Slander is unjustified suspicion; suspicion incites mutual distrust – distrust at first of the unjustly slandered, then of the lying slanderer, and finally of public speech and of politics in general. For every individual citizen of the country ceases to be able to distinguish truth from lies, honest criticism from slander, and so becomes disinclined to believe anybody or to participate in anything. Who benefits? Only our enemies: the open and secret enemies of democracy, opponents of the Swiss character and independence, enemies of peace and humanity!

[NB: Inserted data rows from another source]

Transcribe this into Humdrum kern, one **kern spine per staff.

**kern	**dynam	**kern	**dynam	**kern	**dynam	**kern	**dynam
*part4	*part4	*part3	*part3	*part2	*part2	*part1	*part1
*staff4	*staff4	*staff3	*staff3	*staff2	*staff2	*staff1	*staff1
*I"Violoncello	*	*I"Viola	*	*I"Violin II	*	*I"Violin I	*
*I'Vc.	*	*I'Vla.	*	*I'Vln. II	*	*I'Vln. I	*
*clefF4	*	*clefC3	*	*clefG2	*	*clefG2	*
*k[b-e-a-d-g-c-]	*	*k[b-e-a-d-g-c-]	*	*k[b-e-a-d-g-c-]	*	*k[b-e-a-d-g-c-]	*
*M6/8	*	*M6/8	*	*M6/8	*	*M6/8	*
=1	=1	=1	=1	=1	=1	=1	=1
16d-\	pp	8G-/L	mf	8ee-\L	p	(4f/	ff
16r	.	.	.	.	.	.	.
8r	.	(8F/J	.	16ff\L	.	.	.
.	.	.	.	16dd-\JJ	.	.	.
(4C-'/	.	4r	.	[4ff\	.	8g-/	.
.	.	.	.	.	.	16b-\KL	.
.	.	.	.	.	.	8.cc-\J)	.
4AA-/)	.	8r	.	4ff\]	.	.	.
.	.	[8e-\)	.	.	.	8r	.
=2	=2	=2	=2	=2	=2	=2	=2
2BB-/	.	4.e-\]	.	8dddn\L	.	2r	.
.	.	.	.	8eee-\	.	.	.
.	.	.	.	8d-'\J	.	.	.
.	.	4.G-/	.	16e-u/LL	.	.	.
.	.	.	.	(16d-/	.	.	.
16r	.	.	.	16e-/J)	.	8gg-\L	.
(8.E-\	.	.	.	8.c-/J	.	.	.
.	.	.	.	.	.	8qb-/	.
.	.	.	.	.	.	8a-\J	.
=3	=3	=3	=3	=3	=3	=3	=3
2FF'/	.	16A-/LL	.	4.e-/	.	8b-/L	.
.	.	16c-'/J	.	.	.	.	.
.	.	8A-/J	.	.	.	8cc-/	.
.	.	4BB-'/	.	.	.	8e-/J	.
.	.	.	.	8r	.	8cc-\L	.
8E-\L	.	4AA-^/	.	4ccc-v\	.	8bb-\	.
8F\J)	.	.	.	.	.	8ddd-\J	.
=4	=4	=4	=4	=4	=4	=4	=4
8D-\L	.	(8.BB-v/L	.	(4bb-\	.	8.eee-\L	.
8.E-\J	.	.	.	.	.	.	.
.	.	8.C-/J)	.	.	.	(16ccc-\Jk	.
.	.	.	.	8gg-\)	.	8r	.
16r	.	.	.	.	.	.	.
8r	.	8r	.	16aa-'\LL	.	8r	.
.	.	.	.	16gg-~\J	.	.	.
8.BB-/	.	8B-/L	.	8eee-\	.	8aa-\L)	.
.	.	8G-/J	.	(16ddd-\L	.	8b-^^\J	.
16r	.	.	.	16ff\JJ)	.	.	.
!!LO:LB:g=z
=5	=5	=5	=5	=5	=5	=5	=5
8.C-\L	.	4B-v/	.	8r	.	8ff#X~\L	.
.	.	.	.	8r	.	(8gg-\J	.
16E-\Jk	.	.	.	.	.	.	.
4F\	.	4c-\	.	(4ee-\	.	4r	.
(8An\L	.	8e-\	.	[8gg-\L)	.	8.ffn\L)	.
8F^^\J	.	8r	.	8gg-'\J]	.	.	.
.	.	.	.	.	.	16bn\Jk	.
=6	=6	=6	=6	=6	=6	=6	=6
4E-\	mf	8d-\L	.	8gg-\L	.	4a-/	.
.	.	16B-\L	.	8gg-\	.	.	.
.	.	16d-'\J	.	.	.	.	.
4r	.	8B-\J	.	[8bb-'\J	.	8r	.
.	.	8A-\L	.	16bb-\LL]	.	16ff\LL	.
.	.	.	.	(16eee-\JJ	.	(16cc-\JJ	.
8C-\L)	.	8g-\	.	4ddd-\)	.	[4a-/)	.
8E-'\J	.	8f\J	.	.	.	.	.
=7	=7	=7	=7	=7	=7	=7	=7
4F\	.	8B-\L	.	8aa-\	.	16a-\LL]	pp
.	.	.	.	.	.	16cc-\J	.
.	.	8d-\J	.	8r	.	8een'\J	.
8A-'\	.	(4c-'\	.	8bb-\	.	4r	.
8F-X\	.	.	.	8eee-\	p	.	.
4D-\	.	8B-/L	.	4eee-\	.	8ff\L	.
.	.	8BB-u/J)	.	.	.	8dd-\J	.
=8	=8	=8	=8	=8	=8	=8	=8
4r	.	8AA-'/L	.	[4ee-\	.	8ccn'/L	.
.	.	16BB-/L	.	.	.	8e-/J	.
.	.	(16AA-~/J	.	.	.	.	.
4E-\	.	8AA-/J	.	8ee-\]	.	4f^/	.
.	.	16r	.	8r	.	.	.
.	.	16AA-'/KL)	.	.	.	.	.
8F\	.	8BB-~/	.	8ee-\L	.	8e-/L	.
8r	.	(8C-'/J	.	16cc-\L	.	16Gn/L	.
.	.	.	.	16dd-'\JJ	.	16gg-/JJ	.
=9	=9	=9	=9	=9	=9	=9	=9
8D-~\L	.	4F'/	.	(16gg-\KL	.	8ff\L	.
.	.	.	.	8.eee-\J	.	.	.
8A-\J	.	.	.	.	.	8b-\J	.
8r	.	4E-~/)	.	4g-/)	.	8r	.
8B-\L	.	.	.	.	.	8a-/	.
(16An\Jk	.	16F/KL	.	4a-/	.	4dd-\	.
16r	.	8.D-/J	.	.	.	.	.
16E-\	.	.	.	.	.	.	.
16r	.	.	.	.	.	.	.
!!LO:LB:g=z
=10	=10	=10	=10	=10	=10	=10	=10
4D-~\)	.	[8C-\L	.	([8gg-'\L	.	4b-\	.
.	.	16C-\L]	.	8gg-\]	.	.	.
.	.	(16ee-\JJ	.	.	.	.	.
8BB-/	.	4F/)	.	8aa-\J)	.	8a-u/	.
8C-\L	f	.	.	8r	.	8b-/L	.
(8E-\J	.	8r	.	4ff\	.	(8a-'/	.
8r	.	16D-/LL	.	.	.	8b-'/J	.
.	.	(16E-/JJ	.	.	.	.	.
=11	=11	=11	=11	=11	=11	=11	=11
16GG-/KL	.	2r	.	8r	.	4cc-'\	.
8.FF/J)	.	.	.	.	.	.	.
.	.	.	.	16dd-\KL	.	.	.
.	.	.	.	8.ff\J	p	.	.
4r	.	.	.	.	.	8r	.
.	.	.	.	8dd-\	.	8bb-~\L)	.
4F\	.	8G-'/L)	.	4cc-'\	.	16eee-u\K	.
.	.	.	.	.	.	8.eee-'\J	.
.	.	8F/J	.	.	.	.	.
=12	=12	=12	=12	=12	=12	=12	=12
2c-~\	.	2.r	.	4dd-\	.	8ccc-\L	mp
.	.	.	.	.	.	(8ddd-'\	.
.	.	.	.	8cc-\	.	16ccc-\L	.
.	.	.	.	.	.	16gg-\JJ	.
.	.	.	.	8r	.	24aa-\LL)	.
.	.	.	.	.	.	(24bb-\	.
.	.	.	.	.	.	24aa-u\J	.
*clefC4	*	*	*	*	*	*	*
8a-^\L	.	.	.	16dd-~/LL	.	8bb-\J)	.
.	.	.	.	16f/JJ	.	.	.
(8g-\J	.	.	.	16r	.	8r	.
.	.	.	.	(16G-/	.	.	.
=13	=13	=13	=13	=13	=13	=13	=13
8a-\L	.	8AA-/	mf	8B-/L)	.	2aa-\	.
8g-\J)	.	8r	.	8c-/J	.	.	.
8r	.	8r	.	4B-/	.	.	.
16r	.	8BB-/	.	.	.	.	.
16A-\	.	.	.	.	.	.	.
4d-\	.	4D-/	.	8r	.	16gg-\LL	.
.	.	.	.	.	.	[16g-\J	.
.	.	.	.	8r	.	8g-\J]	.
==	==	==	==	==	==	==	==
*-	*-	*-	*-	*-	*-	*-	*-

We mustn’t beat about the bush: the use of political slander to undermine political opponents and people who defend an alternative political point of view by means of unfounded suspicions, is impermissible, anti-democratic and fatal. Anybody who makes use of it can in no way pretend to the honourable title of true and reasonable democrat.
If anybody tells an honest worker, who speaks out for justice and the honour of his profession, that because of this he’s “a paid agent of the International”, then this is stupid and vile slander. But if a democrat who is loyal to his Fatherland points out to the worker the incontrovertible fact that the ‘United Front’ – or as it’s also called, the ‘Popular Front’ – was dreamt up by the Third International to dissolve and destroy all democracies, and one hears the objection that the person pointing this out is a ‘brownshirt’, i.e. someone who rejects and secretly despises our country, then is political slander, which has been consciously and deliberately turned into a method, and must be stigmatized. Or if the Bundesrat, whose name enjoys respect not only in Switzerland but in all Europe, of if an officer of high rank is daily called a ‘disguised fascist’ because he faithfully and obediently supports the 300-year tradition of our country’s neutrality, then this is base slander, serving only one goal – systematically castrating the Swiss way of life and the needs of the state. It is a conscious lack of objectivity, an intentional dissolution of the trust which needs to exist in a genuine democracy, not only between citizen and citizen, but also between citizens and institutions, and vice versa. It is false, poisonous and fatal. It must stop.
For me, the honourable name of co-citizen is inviolable. It is a treasure which I must preserve. It is a pure voice in the political choir of my people. We democrats are not allowed to act like evil little children who run around in the night defiling decent citizens’ doors or smashing their windows.
We have a responsibility to be pure and dedicated to our Motherland. The politics of slander and suspicion are not Swiss politics. And our politics do not need imports.